## PROBLEM
Search the entries below for the string "size" and copy the lines that hold it.

## SUPPLIED MATERIAL
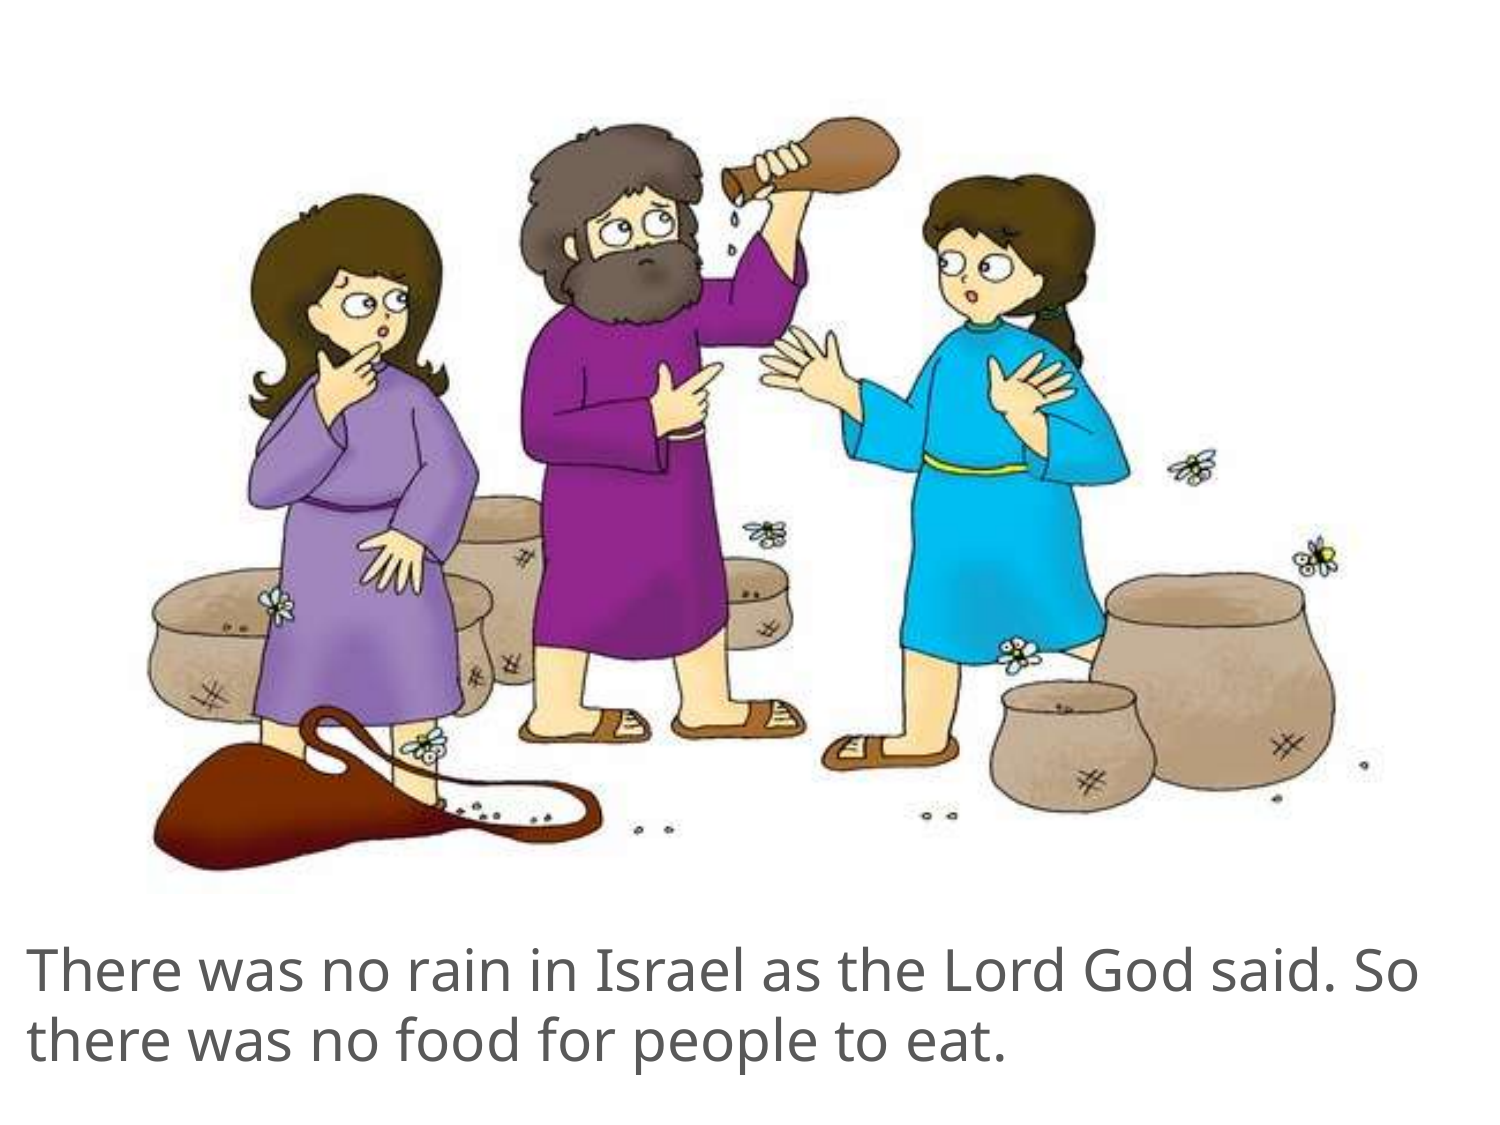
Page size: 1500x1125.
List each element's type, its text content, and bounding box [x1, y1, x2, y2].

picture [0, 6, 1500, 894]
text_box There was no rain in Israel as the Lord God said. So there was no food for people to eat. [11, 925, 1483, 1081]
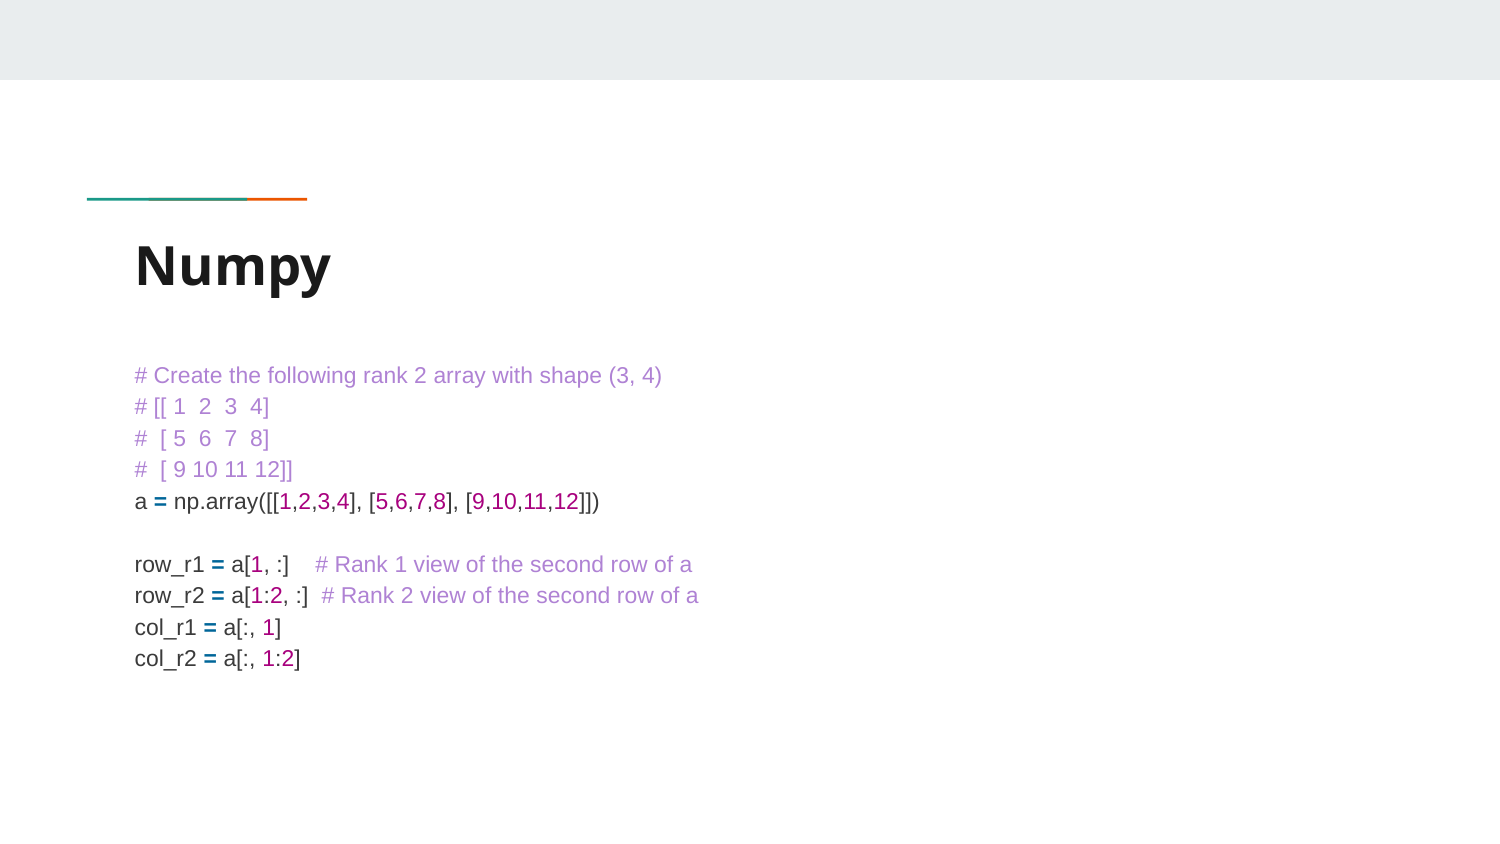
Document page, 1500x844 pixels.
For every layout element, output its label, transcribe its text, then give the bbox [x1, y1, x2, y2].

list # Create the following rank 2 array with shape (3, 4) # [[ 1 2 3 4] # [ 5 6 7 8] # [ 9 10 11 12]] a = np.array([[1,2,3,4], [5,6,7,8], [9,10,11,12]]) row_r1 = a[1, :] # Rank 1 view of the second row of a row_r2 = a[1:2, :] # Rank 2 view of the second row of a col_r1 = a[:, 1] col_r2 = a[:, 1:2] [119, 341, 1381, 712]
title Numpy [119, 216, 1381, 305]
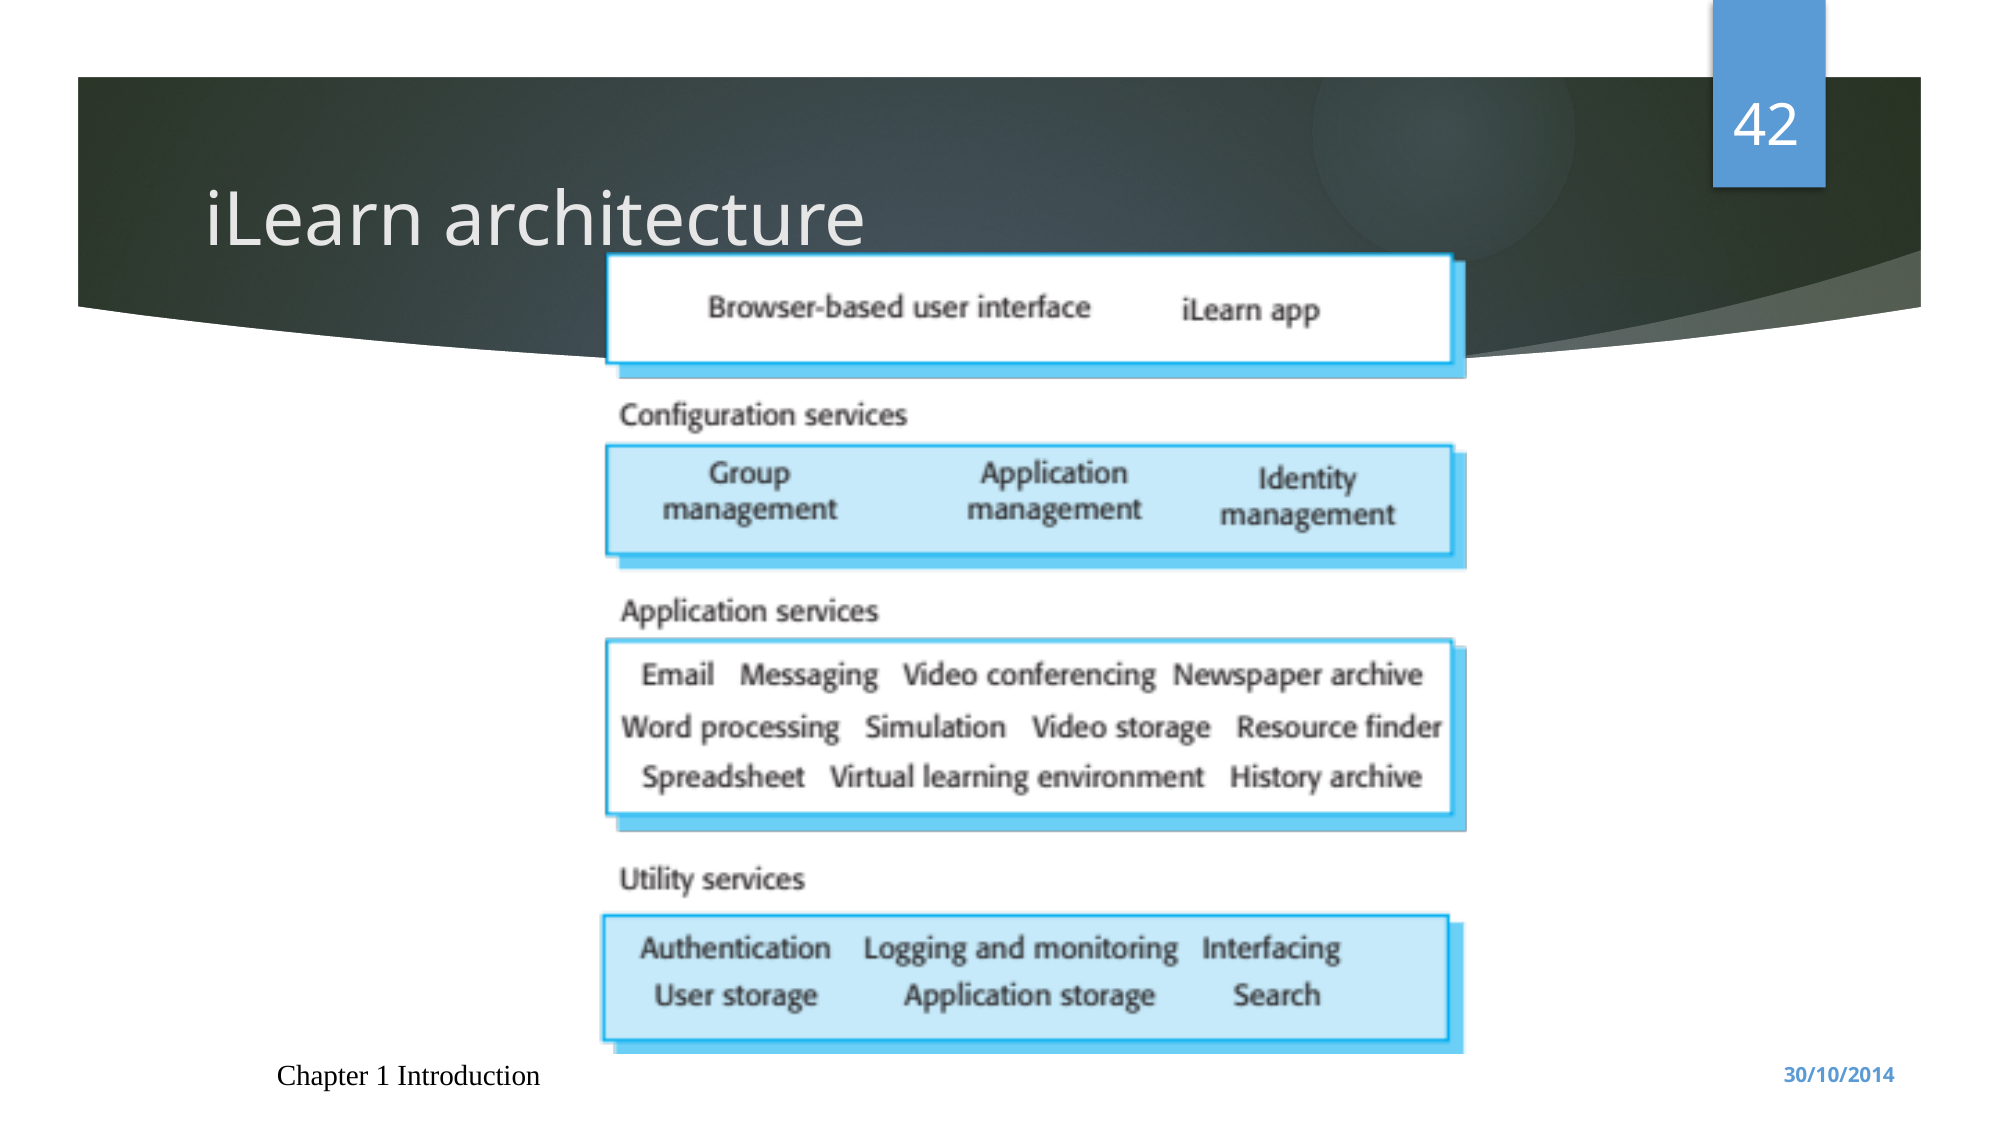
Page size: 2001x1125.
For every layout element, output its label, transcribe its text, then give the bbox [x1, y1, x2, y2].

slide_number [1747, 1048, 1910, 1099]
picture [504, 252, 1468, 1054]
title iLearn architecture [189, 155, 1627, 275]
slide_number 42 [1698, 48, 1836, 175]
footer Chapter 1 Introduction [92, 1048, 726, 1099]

## OUTPUT OF THE EXERCISE
Page size: 1500x1125.
Page size: 2001x1125.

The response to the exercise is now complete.